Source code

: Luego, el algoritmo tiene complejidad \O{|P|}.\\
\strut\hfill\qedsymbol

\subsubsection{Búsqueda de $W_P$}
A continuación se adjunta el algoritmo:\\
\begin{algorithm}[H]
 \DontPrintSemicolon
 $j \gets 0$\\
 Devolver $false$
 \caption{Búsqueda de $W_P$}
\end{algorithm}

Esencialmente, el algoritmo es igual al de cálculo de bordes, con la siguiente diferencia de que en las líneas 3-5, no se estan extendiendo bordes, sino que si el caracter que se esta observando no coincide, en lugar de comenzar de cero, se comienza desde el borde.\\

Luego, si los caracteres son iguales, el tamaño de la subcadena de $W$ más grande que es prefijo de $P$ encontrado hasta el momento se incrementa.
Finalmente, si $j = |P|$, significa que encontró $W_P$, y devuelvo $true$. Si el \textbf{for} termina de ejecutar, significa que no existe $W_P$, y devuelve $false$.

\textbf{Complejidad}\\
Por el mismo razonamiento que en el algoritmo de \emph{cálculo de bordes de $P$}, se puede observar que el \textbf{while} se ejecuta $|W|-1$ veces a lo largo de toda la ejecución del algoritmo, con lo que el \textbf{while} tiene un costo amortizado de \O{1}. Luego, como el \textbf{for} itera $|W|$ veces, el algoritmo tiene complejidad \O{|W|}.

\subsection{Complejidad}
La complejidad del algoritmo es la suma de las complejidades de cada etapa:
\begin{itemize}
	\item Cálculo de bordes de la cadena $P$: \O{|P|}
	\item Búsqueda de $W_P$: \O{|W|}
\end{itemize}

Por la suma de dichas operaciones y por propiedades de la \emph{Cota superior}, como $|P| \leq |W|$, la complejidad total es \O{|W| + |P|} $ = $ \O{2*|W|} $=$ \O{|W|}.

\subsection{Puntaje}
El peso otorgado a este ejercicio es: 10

* _Problem description_
State the number of lines in the data above containing the string "tiene" and nothing more.

* _Exercise response_
2